Albany Times Union (Sunday)

The George Floyd protest krump that went viral

Body language carries shared humanity that needs no translatio­n

- By Sarah L. Kaufman The Washington Post

Jo’artis Ratti is sure he looked intimidati­ng to the police officers who were suddenly confronted by his agitated dancing at a California protest Sunday.

“I’m 210 pounds,” Ratti said. “I have tattoos on my neck. I don’t have a passive energy. I’m very enthusiast­ic. And I know this looks unfamiliar.”

So at the demonstrat­ion in Santa Monica, after he’d jabbed the air and flung his arms open, after he’d stomped his feet and thrust his broadly muscled chest forward, unmistakab­ly telegraphi­ng defiance, confidence and strength, Ratti, 35, stopped and said to his wary audience in riot gear: “Bro, I’m here for peace.”

Video of Ratti’s astonishin­gly vigorous display quickly went viral, generating admiration as well as confusion. Some commenters were as baffled as the police: What was going on here?

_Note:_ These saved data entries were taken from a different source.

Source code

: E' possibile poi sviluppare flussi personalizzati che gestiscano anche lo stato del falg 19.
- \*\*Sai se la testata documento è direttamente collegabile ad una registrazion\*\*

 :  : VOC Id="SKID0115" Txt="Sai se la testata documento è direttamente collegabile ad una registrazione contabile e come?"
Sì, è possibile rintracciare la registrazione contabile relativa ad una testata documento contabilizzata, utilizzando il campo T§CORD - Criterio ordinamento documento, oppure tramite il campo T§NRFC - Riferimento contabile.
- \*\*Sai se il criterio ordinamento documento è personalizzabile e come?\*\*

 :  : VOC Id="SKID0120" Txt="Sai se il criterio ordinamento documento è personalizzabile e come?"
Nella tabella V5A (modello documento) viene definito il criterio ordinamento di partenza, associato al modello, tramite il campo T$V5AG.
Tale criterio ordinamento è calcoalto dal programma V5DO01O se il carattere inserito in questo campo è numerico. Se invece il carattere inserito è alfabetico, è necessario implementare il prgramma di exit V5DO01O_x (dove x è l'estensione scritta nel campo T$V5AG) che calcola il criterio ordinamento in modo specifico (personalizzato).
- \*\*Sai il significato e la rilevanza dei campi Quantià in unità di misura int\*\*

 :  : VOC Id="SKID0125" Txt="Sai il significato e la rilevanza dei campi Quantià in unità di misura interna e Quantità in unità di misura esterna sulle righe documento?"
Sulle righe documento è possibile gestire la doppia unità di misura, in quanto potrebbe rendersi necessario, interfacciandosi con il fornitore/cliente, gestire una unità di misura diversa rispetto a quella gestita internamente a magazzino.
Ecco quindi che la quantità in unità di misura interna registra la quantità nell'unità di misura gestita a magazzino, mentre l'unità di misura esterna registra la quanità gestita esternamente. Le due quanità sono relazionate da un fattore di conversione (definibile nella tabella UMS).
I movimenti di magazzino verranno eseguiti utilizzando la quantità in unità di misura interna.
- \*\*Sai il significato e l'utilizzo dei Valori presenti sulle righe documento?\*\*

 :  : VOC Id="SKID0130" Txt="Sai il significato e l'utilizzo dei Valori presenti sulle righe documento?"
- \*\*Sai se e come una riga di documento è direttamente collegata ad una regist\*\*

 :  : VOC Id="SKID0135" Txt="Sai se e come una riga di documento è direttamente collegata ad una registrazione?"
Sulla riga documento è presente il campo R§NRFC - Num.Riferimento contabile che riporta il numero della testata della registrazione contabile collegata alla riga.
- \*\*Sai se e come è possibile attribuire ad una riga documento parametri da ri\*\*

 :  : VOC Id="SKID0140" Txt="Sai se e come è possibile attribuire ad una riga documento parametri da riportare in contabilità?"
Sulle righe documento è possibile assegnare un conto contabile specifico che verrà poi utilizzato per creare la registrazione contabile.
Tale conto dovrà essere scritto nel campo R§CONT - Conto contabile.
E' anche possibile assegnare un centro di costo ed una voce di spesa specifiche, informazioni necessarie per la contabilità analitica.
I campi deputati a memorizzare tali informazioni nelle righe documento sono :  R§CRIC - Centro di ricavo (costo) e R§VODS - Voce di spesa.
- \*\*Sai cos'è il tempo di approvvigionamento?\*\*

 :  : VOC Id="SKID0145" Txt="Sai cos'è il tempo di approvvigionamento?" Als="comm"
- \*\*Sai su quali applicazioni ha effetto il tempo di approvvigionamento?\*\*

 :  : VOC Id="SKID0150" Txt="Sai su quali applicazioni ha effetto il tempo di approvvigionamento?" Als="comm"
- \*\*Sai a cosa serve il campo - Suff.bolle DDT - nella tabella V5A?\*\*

Ratti, who goes by Big Mijo in dance circles, was krumping. He’s one of the founders of this hard-hitting competitiv­e street dance from South Central Los Angeles. It arose in the 1990s and early 2000s as a corporeal art that channels life in black and brown communitie­s after the Rodney King riots, amid police and gang violence, poverty and drugs. Krump is characteri­zed by outsized muscular attack, far more aggressive than hip-hop. Dancers can look like they’re undergoing uncontroll­able spasms, or that their bodies are flying apart one moment, snapping back together the next. Throughout fierce bursts of energy and raw emotional displays, the top dancers’ muscles are so finely controlled, it looks like video trickery is involved.

Mainstream culture was quick to spot the entertainm­ent potential of krump. Madonna, Mariah Carey and Beyoncé have taken krump dancers, including Ratti, on tour, and he and fellow dancers appeared in David Lachapelle’s beautifull­y made, well-regarded 2005 documentar­y on krump, “Rize.”

But as krump has journeyed from the streets to screens and stages, it remains a protest art. And that’s why Ratti used it to improvise on a lifetime of rage and despair within a few feet of a police line.

The result is one of the most poignant images to come out of the past week of protests over the killing of George Floyd by Minneapoli­s police — and the story behind Ratti’s dancing, and what followed, is just as poignant.

What’s initially striking in the videos is the brawly look of Ratti’s body language. He lifts his arms and thrusts a fist, but it hits nothing, breaks nothing and it isn’t meant to. The pantomime of head-butting and jabbing, with moments when his whole body crumples as if in grief, lasts mere seconds. Every gesture is sharp but evanescent, vanishing as quickly as it takes shape. This is a man palpably baring his pain, anger and rebellious­ness, and then holding his peace.

Then there’s the immensity of the barrier that Ratti is up against — armed law enforcemen­t — and the futility of one fragile and vulnerably positioned person trying to communicat­e with it, even with a fellow dancer, his friend Samantha Donohue, buckling and stomping next to him.

Powerful choreograp­hy such as this is happening across the country and beyond. Where demonstrat­ors have gathered in Floyd’s name to decry racism and police brutality, the streets have become dance floors. Protesters are tapping into dance’s power as an act of rebellion as well as connection, a way to express ineffable emotions and share those emotions with others.

“There aren’t a lot of masculine men who dance,” Ratti said in a phone interview from North Hollywood, “and that’s what keeps me motivated to do it. To show people that you can let your guard down and be vulnerable through art.”

In Puerto Rico, protesters have launched into rippling bomba moves, rooted in the island’s slave history. In New Zealand, groups have performed the Haka, an ancient Maori war dance of forceful pride and unity.

And at a Newark demonstrat­ion, a police officer gently rolled his arms and shuffled his feet to the beat of the music as he wordlessly invited children into his dance. One little girl accepted — and upped the ante by dropping into splits. Everyone cheered.

All of these dances, so vastly different, hook us in the same way. They tell a story through visceral means that need no translatio­n. We see what inclusion looks like in the Newark officer’s beckoning gesture. What self-confidence and assertiven­ess look like in a child throwing down a killer move. Even those who’ve never heard of krump can feel the anger, distress and courage in Ratti’s actions. In these spontaneou­s displays we recognize our own behaviors of defiance and triumph.